There have been many signs — like concrete falling into neighborhoods under the bridge– that the Ambassador needs to be replaced. Since the 1990s, top executives, including the heads of Ford, Chrysler and GM, have made it clear they want a new bridge.
But nothing happened, because Matty Moroun, the owner of the Ambassador since 1979, spent lavishly to influence politicians, especially in Michigan’s legislature, to prevent it. Ironically, that was ended by a man otherwise largely reviled today: Former Michigan Governor Rick Snyder, whose career was destroyed by the Flint water poisoning scandal.
Soon after taking office in 2011, Snyder, who was independently wealthy and not in need of Moroun cash, came out in favor of a new bridge — and then proceeded, with the help of the Canadian government to make it happen.
He found a loophole in Michigan’s constitution that allowed him to make a deal with Canada to get an international crossing built without legislative approval. The only catch was that the Moroun-influenced Michigan legislature refused to pay any part of it. But Canada offered to cover the entire cost.
Michigan, they said, could pay the money back out of its share of the tolls once the bridge was complete. The deal was done – but Matty Moroun, the self-made billionaire owner filed lawsuit after lawsuit in court after court to try and prevent the bridge from being built.They all failed, but probably delayed the bridge by a year or two.

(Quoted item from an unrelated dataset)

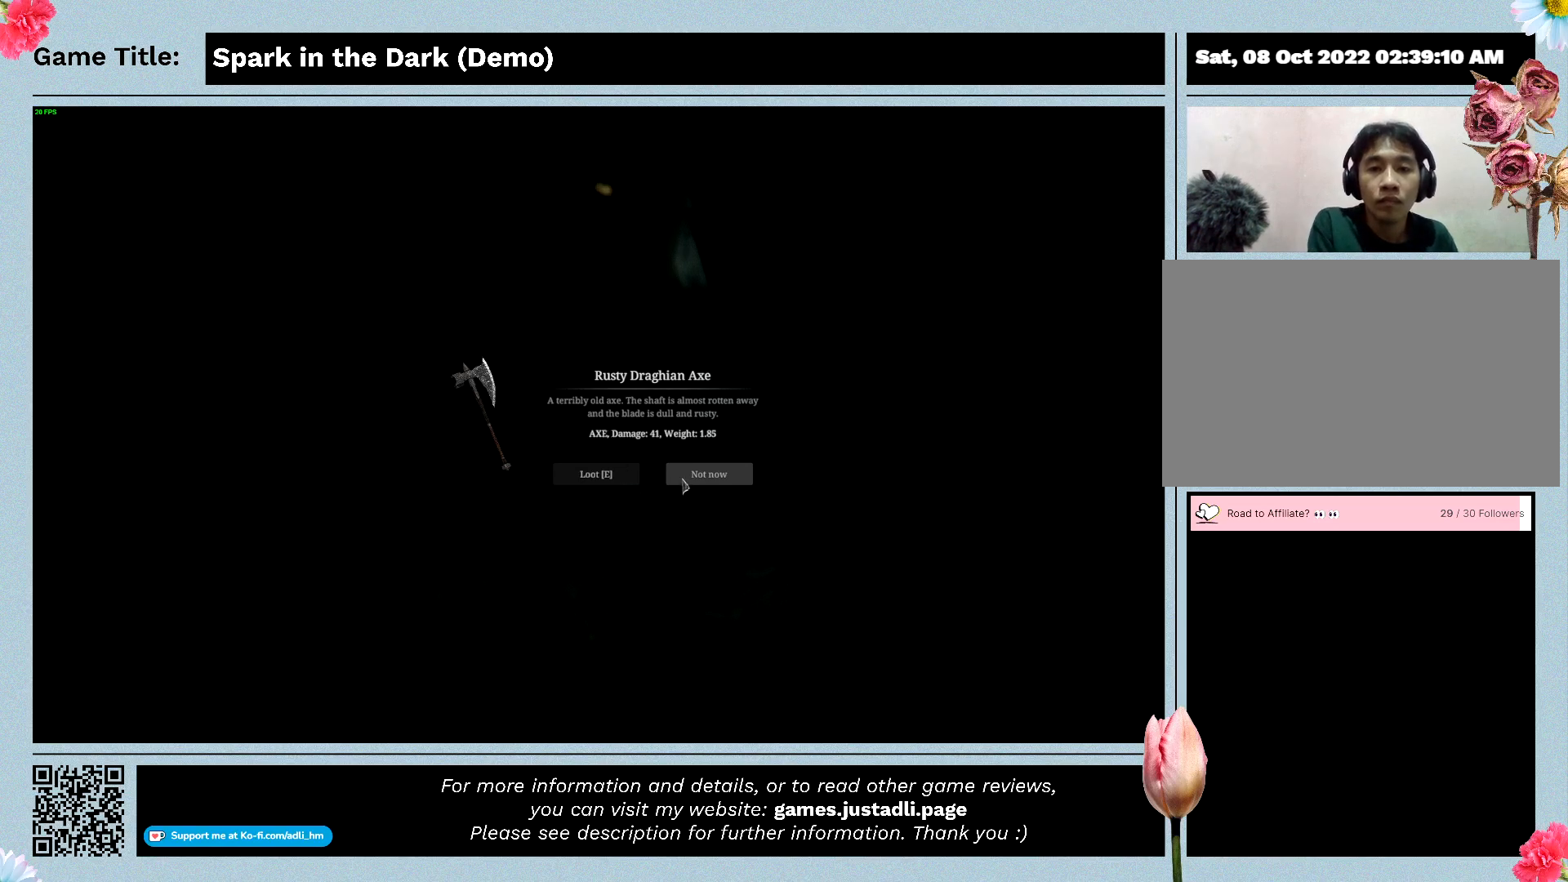
{"keys": [], "events": []}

“Every day he delays the bridge is profits and a win for him,” Ward said. Two years ago, Matty Moroun died at 93, but he was succeeded as head of the family by his only child Matthew, who seems to share his father’s priorities and ways of doing business.
The Moroun family, namely Matthew and his mother Nora, are now intent on building a new Ambassador Bridge next to their current one. The Canadian government has indicated it has little trust in the Morouns, and has given them a long list of conditions they would have to fulfill before they could build a new bridge, including agreeing to tear down the old one.
So far, they’ve done little or nothing to meet them. “I think they are just waiting for the next election,” said Ward, who has fought off repeated attempts by the Morouns to buy his ferry company.
Election in Canada, that is. “They hope that maybe the next government will be more favorable to them than the Trudeau administration,” he added. That election, however, may not be till January 2025. Meanwhile, the younger Moroun has been attempting to get Detroit to sell him a chunk of the city-owned Riverside Park, which he would need for a new span.
But any new Ambassador Bridge — if the Morouns ever really build one –would likely not be able to open until years after the Gordie Howe. Most officials do want a second bridge, if only as a backup or for overflow if demand gradually grows.
In a final twist of irony, Gregg Ward, who has a been a big booster of a new span for decades, says his ferry company will be put out of business by the Gordie Howe bridge.
That’s because trucks carrying hazmat and certain things like huge windmill parts cannot use the Ambassador Bridge, but will be able to use the Gordie Howe. “I don’t know what I’ll do, but I know if we are going to have an (economic) future, we need the new bridge,” he said. Those who understand the economy agree.